━━━ Provided data
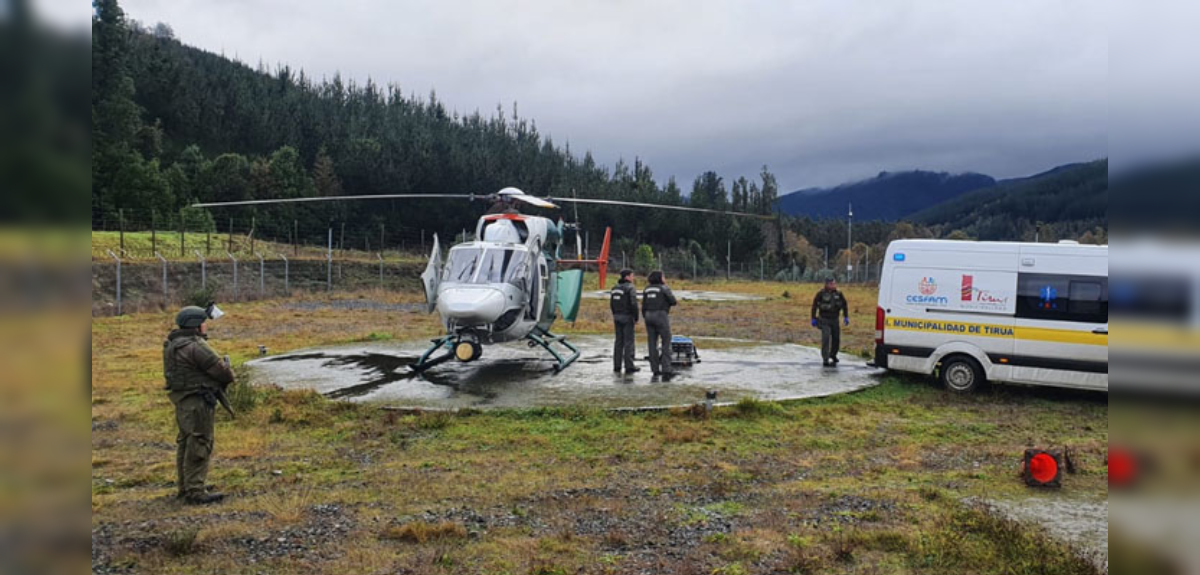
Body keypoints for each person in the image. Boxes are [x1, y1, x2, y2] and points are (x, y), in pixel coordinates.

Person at [163, 304, 235, 505]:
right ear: (196, 325)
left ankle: (187, 486)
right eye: (203, 323)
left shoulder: (173, 344)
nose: (205, 326)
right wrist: (228, 374)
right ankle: (195, 491)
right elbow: (221, 371)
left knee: (186, 442)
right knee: (200, 442)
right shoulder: (196, 346)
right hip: (198, 400)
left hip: (183, 399)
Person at [642, 270, 678, 380]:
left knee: (652, 343)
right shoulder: (664, 288)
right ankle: (666, 369)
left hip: (648, 316)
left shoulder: (647, 289)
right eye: (664, 276)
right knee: (666, 342)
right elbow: (673, 301)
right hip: (661, 315)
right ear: (660, 278)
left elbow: (643, 305)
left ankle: (655, 369)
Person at [811, 278, 850, 366]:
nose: (834, 285)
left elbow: (844, 304)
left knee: (836, 339)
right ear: (827, 284)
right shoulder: (821, 294)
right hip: (824, 320)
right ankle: (825, 358)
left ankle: (833, 355)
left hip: (835, 320)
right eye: (832, 284)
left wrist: (846, 316)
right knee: (826, 338)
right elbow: (814, 305)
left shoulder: (839, 294)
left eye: (834, 283)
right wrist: (813, 318)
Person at [610, 269, 641, 374]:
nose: (633, 278)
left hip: (617, 316)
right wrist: (636, 317)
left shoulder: (614, 288)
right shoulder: (630, 288)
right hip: (627, 317)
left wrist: (615, 314)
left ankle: (617, 365)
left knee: (618, 342)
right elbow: (633, 304)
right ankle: (629, 366)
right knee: (629, 342)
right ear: (627, 277)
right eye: (632, 276)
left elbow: (612, 303)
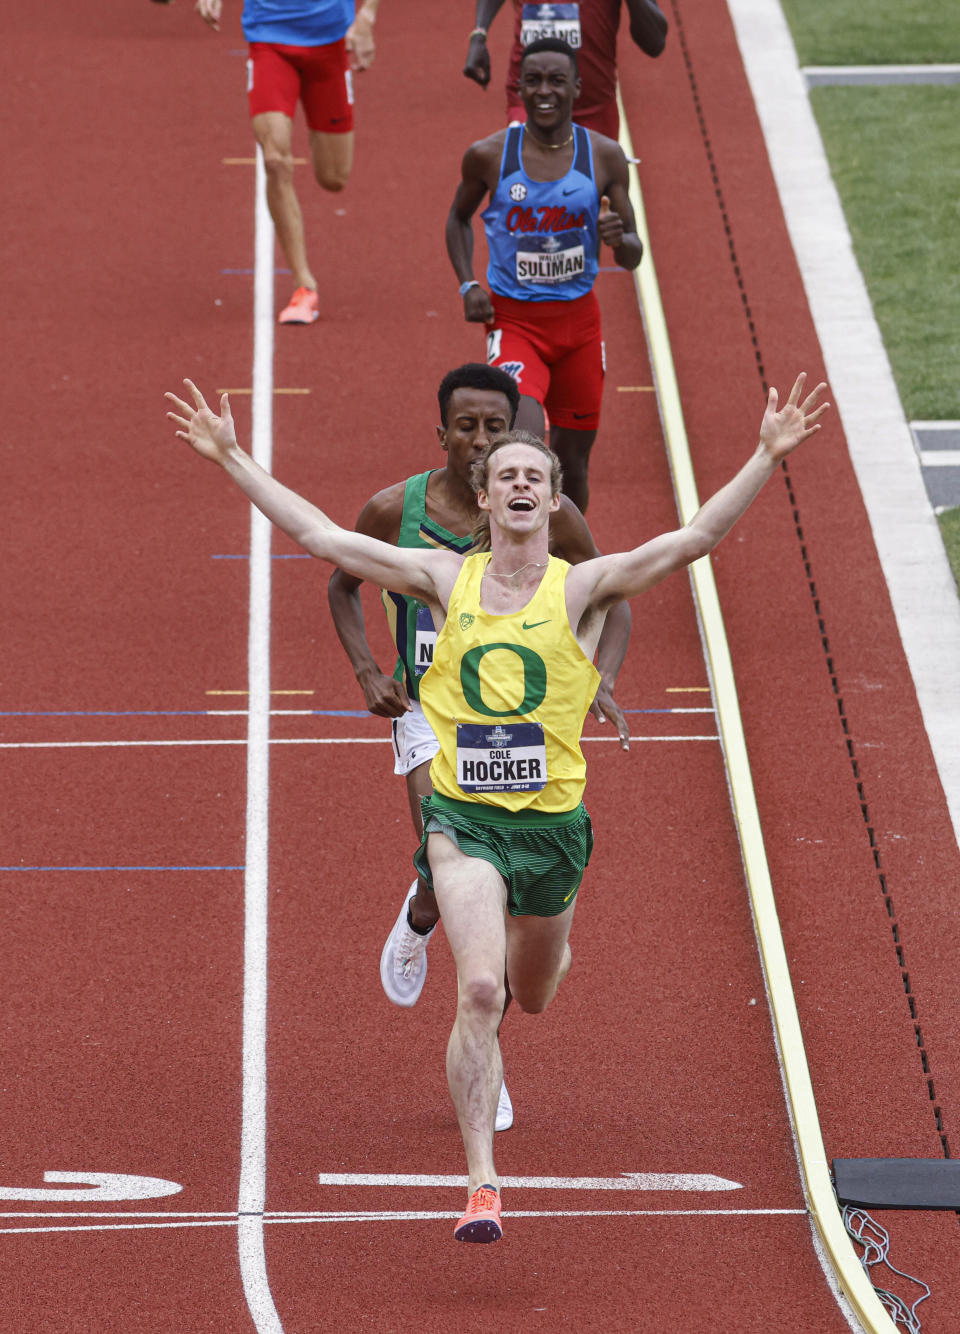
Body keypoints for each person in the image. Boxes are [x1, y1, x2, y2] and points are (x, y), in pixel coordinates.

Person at [166, 370, 829, 1243]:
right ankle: (482, 1185)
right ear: (482, 497)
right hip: (465, 824)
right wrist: (234, 456)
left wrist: (765, 455)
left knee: (534, 991)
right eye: (505, 475)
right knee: (479, 989)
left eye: (535, 478)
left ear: (554, 503)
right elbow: (320, 536)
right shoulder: (445, 577)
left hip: (553, 834)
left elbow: (695, 538)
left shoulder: (582, 586)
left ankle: (540, 954)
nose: (520, 485)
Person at [326, 364, 631, 1133]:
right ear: (443, 434)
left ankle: (480, 1043)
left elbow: (609, 596)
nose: (483, 441)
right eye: (468, 427)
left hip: (517, 725)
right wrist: (366, 666)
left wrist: (597, 674)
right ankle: (424, 906)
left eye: (497, 427)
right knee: (444, 852)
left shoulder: (542, 514)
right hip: (430, 710)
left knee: (488, 914)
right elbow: (340, 582)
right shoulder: (396, 509)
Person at [446, 37, 643, 514]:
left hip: (579, 326)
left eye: (557, 80)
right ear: (519, 87)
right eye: (532, 81)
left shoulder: (605, 157)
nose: (544, 92)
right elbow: (457, 219)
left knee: (573, 463)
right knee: (524, 448)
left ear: (577, 86)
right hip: (515, 324)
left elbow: (634, 253)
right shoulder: (489, 155)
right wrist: (468, 283)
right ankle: (509, 557)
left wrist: (619, 239)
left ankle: (569, 570)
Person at [195, 0, 381, 325]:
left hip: (329, 41)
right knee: (274, 159)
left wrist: (367, 15)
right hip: (268, 39)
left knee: (334, 177)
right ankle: (304, 285)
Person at [463, 0, 668, 141]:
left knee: (592, 197)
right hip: (531, 100)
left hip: (592, 107)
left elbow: (655, 43)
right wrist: (479, 34)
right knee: (526, 191)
━━━━━━
**Work task**
Make an exact copy of the data above, pictures excluded.

**Response for this exercise**
Body keypoints for each person in the image. Boxes are [x1, y1, x2, y2] and points are (x, y), in pixel coordinates.

Person at [163, 304, 235, 505]:
right ear: (196, 325)
left ankle: (187, 486)
right eye: (203, 323)
left shoulder: (173, 344)
nose: (205, 326)
right wrist: (228, 374)
right ankle: (195, 491)
right elbow: (221, 371)
left knee: (186, 442)
right knee: (200, 442)
right shoulder: (196, 346)
right hip: (198, 400)
left hip: (183, 399)
Person at [642, 270, 678, 380]:
left knee: (652, 343)
right shoulder: (664, 288)
right ankle: (666, 369)
left hip: (648, 316)
left shoulder: (647, 289)
right eye: (664, 276)
right knee: (666, 342)
right elbow: (673, 301)
right hip: (661, 315)
right ear: (660, 278)
left elbow: (643, 305)
left ankle: (655, 369)
Person at [811, 278, 850, 366]:
nose: (834, 285)
left elbow: (844, 304)
left knee: (836, 339)
right ear: (827, 284)
right shoulder: (821, 294)
right hip: (824, 320)
right ankle: (825, 358)
left ankle: (833, 355)
left hip: (835, 320)
right eye: (832, 284)
left wrist: (846, 316)
right knee: (826, 338)
right elbow: (814, 305)
left shoulder: (839, 294)
left eye: (834, 283)
right wrist: (813, 318)
Person at [610, 269, 641, 374]:
nose: (633, 278)
left hip: (617, 316)
right wrist: (636, 317)
left shoulder: (614, 288)
right shoulder: (630, 288)
right hip: (627, 317)
left wrist: (615, 314)
left ankle: (617, 365)
left knee: (618, 342)
right elbow: (633, 304)
right ankle: (629, 366)
right knee: (629, 342)
right ear: (627, 277)
right eye: (632, 276)
left elbow: (612, 303)
Body keypoints for each person in the image. Boxes are [x1, y1, x2, y2] and points are (x, y), in pixel coordinates.

Person at [166, 370, 829, 1243]:
right ankle: (482, 1185)
right ear: (482, 497)
right hip: (465, 824)
right wrist: (234, 456)
left wrist: (765, 455)
left knee: (534, 991)
right eye: (505, 475)
right knee: (479, 989)
left eye: (535, 478)
left ear: (554, 503)
right elbow: (320, 536)
right shoulder: (445, 577)
left hip: (553, 834)
left elbow: (695, 538)
left shoulder: (582, 586)
left ankle: (540, 954)
nose: (520, 485)
Person at [326, 364, 631, 1133]:
right ear: (443, 434)
left ankle: (480, 1043)
left elbow: (609, 596)
nose: (483, 441)
right eye: (468, 427)
left hip: (517, 725)
right wrist: (366, 666)
left wrist: (597, 674)
right ankle: (424, 906)
left eye: (497, 427)
right knee: (444, 852)
left shoulder: (542, 514)
right hip: (430, 710)
left knee: (488, 914)
right elbow: (340, 582)
right shoulder: (396, 509)
Person at [446, 37, 643, 514]:
left hip: (579, 326)
left eye: (557, 80)
right ear: (519, 87)
right eye: (532, 81)
left shoulder: (605, 157)
nose: (544, 92)
right elbow: (457, 219)
left knee: (573, 463)
right knee: (524, 448)
left ear: (577, 86)
right hip: (515, 324)
left elbow: (634, 253)
right shoulder: (489, 155)
right wrist: (468, 283)
right ankle: (509, 557)
left wrist: (619, 239)
left ankle: (569, 570)
Person at [195, 0, 381, 325]:
left hip: (329, 41)
right knee: (274, 159)
left wrist: (367, 15)
right hip: (268, 39)
left knee: (334, 177)
right ankle: (304, 285)
Person at [463, 0, 668, 141]:
left knee: (592, 197)
right hip: (531, 100)
left hip: (592, 107)
left elbow: (655, 43)
right wrist: (479, 34)
right knee: (526, 191)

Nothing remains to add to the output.